Friday, October 16, 2015

Employers powerless to contain health costs

A little more than half of employers offer health insurance to their employees. That means a little more than half of business owners are ripping their hair out this month – the start of the open enrollment period -- as they come to grips with another round of rate hikes: The average plan is projected to see an increase of 7 percent. That is extreme but not unexpected. Premiums have always risen at a rate that’s a multiple of inflation, making the benefit a constant source of frustration.

In recent years we’ve done everything possible to buck the trend, from education and the institution of a high deductible plan to launching a wellness program and holding health-related contests. But there’s only so much that we as the employer can do to help people manage their health and, in turn, manage our costs (and theirs). Employers have their hands tied when it comes to healthcare.

Consider the plight of Flambeau. The Wisconsin manufacturer of tool cases and tackle boxes launched a wellness program and two requirements for participation were health risk assessment and biometric testing. The Equal Employment Opportunity Commission caught wind and filed a lawsuit against Flambeau citing safe harbor provisions under the Americans with Disabilities Act (ADA).

Think about that. The company is trying to mitigate its risks and those of the plan participants by requiring that they receive annual check-ups so the participants are abreast of their current health and any markers present.

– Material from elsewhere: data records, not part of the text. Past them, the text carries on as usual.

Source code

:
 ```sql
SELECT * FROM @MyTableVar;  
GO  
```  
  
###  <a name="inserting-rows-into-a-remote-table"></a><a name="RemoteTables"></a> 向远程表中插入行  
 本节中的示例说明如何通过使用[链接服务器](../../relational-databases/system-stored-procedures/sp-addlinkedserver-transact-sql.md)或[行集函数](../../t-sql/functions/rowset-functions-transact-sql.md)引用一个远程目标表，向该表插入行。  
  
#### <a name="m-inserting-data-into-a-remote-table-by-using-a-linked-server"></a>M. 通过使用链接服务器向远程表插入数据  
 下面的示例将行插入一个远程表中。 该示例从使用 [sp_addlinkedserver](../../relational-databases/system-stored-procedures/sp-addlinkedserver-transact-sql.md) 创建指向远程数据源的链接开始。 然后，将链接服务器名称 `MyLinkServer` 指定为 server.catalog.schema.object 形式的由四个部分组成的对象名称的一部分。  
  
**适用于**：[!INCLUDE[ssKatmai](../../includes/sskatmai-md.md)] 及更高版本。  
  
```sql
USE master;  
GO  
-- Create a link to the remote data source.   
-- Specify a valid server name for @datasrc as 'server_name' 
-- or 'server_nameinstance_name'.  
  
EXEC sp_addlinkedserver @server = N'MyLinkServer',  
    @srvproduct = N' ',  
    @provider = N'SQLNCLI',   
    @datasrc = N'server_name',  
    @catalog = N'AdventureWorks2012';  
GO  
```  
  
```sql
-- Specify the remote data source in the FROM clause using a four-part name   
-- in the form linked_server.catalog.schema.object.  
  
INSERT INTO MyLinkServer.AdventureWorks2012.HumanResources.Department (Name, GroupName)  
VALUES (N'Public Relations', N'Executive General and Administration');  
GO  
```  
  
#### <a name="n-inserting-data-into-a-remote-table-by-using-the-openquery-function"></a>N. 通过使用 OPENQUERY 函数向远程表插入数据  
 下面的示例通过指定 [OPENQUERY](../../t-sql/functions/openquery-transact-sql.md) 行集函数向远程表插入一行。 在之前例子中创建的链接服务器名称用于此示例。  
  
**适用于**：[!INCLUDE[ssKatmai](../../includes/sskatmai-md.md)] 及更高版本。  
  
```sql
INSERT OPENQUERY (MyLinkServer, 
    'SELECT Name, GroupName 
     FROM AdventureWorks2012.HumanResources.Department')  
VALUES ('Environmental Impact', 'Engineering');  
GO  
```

But, the EEOC wants nothing of it and would rather that people who make bad health decisions continue to go down a path that might one day really put them under the ADA’s auspices by making them oblivious to diabetes, heart disease, and cancer that testing could warn them of.

It’s that mindset that’s also made HIPAA a monster. In its purest form, privacy of medical records is a good thing, but why can’t details be shared with the employers who are spending thousands of dollars on an individual’s insurance? They are investing in that person’s health and it would be good if the investor and that employee could work together to ensure the best for both parties.

I guarantee some readers just stopped and yelled, “you want insurers to share personal information with corporations and you expect them to do good with it?!” Exactly, that is what I’m saying. As I’ve said before, almost all private sector employers (99.7 percent) are small businesses. They aren’t the “evil” big corporations. They’re farms, lawn care companies, pizza joints, dental offices and factories like mine. They’re owned and run by real people, your neighbors, folks who actually give a hoot about the people they work with.

And, maybe that’s where I erred. My company pays the entire deductible for our coworkers, one of just a few in WNY that do that good deed. Likely because of that, my coworkers haven’t changed their behaviors in the marketplace (which is counterintuitive to high deductible plans); as with a traditional plan, they don’t have skin in the game. The proof is in the pudding: My coworkers and their families visited ERs or urgent care facilities 80 times this past year. Of those, 80 percent were ER trips and only 3 were actual emergencies, meaning we blew thousands on costly visits to ERs when cheaper UC or doctors could have been chosen.  

While I can’t be told who specifically went to the ER, I can know their reasons, most of which run the gamut of the mundane. Could I know, I would educate the employee. Similarly, 37 people at the plant don’t have a primary physician (which might explain ER visits). Again, I can’t be told who, so I can’t help them find one.

If HIPAA and the ADA weren’t so restricting, I would be able to work with my coworkers on these and many other items which would ensure better health and lower costs for the company, the workers (they pay 30 percent of the annual bill) and my clients. But, I can’t be the good guy and offer assistance to those who need it. The law won’t let me.

And everyone wonders why healthcare is so costly in America.